Charities editor

New tax considerations proposed for community sports clubs

Charities tax-exempt status, Community organisations

A recent proposal from Inland Revenue could mean that member subscriptions for many incorporated community sport organisations (ICSOs) will be treated as taxable income, the New Zealand Amateur Sport Association (NZASA) has highlighted. The NZASA notes that this marks a shift from the historical understanding where such subscriptions were generally considered non-taxable.

The draft operational statement from Inland Revenue, now out for consultation, outlines this potential change. However, the NZASA points out that this new approach, if confirmed by the Commissioner of Inland Revenue, will only apply prospectively. It will not affect ICSOs that already hold a tax-exempt status, such as those registered as charities or possessing a CW46 exemption for promoting amateur games and sports.

For those non-tax exempt ICSOs, the NZASA suggests the proposed change might lead to increased compliance activities, though not necessarily a higher tax bill. These organisations are currently eligible for a $1,000 income tax deduction (not backed by an expense) as non-profit entities under section DV8 of the Income Tax Act. According to the NZASA, income exceeding this threshold, which would include member subscriptions under the new interpretation, could be subject to tax.

The New Zealand Amateur Sport Association is urging all ICSOs to review their income tax status, especially in light of the requirement to re-register under the Incorporated Societies Act 2022. The Association advises that, where feasible, ICSOs should explore applying for a CW46 income tax exemption to fully mitigate any potential tax risks arising from the draft statement.

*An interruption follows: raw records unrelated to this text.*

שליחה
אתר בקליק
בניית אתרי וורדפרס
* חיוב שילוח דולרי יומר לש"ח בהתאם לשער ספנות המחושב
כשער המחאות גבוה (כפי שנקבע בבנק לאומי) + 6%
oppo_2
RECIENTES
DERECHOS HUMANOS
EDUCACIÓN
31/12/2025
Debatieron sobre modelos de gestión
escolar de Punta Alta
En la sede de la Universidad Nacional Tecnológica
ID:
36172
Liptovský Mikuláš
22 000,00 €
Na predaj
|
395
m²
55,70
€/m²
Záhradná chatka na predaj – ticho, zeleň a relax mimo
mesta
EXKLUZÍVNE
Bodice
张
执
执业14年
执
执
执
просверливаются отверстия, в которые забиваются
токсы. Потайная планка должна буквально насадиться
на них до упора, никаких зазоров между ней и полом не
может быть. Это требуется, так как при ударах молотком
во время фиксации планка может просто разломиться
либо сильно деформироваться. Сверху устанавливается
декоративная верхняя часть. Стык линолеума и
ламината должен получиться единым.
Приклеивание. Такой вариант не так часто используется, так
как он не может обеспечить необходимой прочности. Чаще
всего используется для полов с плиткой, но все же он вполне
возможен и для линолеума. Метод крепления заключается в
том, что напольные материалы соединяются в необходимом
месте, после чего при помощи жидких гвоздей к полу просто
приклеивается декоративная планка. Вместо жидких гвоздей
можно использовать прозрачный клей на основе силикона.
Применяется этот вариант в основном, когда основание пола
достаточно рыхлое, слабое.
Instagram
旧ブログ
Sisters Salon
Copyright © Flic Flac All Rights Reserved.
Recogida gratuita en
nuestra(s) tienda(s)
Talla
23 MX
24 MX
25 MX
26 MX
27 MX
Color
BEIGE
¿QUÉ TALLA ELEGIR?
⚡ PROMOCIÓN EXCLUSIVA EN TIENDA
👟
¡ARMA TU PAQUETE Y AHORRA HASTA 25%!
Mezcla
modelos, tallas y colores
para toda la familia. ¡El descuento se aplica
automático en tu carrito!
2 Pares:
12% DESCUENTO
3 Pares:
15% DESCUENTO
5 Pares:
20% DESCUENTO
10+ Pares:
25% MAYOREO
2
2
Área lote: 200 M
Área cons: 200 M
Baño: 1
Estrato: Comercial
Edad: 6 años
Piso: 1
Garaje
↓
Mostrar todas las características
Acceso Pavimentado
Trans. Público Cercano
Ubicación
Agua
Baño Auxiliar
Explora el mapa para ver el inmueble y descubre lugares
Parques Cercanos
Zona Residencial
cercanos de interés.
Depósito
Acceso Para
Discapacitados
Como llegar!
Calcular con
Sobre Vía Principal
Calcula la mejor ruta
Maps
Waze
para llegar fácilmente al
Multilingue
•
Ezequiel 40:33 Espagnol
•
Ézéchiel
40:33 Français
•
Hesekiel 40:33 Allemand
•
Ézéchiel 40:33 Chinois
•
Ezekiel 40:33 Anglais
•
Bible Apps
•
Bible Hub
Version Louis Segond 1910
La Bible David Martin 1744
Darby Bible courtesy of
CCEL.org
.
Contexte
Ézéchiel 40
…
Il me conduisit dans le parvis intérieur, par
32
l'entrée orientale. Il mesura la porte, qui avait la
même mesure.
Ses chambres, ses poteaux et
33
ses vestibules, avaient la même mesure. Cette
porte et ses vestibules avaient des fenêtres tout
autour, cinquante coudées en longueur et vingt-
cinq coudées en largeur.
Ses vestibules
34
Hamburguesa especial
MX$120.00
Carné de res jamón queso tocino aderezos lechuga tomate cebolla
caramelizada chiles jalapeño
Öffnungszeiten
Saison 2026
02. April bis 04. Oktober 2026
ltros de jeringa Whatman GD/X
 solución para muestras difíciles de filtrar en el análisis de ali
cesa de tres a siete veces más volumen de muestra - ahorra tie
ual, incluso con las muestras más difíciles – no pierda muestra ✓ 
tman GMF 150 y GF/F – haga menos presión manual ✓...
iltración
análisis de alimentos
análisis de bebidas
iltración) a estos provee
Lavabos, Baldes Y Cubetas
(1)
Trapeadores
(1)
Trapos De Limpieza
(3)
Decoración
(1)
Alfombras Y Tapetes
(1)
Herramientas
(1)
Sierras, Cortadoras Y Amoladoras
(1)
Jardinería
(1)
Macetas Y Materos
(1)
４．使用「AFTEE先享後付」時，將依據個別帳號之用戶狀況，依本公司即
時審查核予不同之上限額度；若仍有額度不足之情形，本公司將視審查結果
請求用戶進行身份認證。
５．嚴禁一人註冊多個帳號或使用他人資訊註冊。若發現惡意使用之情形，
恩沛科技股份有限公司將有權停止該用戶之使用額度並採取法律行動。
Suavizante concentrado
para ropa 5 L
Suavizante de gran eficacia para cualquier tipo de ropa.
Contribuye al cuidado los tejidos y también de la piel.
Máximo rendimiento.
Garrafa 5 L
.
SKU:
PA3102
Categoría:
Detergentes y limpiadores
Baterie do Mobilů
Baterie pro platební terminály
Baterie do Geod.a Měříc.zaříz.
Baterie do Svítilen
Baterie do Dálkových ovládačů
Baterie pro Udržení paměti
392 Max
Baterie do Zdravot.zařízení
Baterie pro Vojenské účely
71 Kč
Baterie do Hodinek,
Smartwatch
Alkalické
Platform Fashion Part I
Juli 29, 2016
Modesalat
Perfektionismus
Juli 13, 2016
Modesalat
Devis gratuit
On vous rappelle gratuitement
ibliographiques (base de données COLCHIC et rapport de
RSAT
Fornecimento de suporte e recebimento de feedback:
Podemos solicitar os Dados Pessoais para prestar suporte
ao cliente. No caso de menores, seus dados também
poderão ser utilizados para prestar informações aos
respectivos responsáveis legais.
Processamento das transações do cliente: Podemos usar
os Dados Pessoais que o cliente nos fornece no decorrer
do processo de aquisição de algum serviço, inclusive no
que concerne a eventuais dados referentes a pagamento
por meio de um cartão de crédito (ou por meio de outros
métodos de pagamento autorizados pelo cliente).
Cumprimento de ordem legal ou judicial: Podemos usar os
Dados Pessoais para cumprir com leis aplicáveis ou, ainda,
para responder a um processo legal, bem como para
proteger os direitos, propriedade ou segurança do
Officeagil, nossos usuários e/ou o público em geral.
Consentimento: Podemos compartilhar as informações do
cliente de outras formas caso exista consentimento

The NZASA also states its view that in most instances, member subscription fees are directly channelled into affiliation costs with national bodies or fund the ICSO’s core purpose of providing amateur sport access to its members and the wider community. The Association acknowledges that while these expenditures were historically treated as non-deductible, the draft statement indicates they would generally be deductible if subscriptions are treated as taxable income. The NZASA has said its submission to Inland Revenue will reinforce these factors as strong reasons against classifying future subscription income as taxable.

Furthermore, the Association notes that the need to confirm, and if necessary, apply for an income tax exemption adds another layer of administrative complexity for the volunteer governors of community sports organisations. The NZASA believes this is an additional burden at a time when their future is already jeopardised by legislative reform. ICSOs uncertain about their current tax status or eligibility for an exemption should seek professional guidance, the Association recommends.

The deadline for providing feedback on Inland Revenue’s Exposure Draft 0265 (ED0265) is 25 June 2025. The NZASA also reminds ICSOs registered before 5 October 2023 that they must re-register with the Companies Office by 5 April 2026 to maintain their incorporated society status and current IRD number. According to the Association, clubs that opt not to re-register but continue operating will need to apply for a new IRD number and reapply for any previous tax exemptions or not-for-profit deductions under the new number.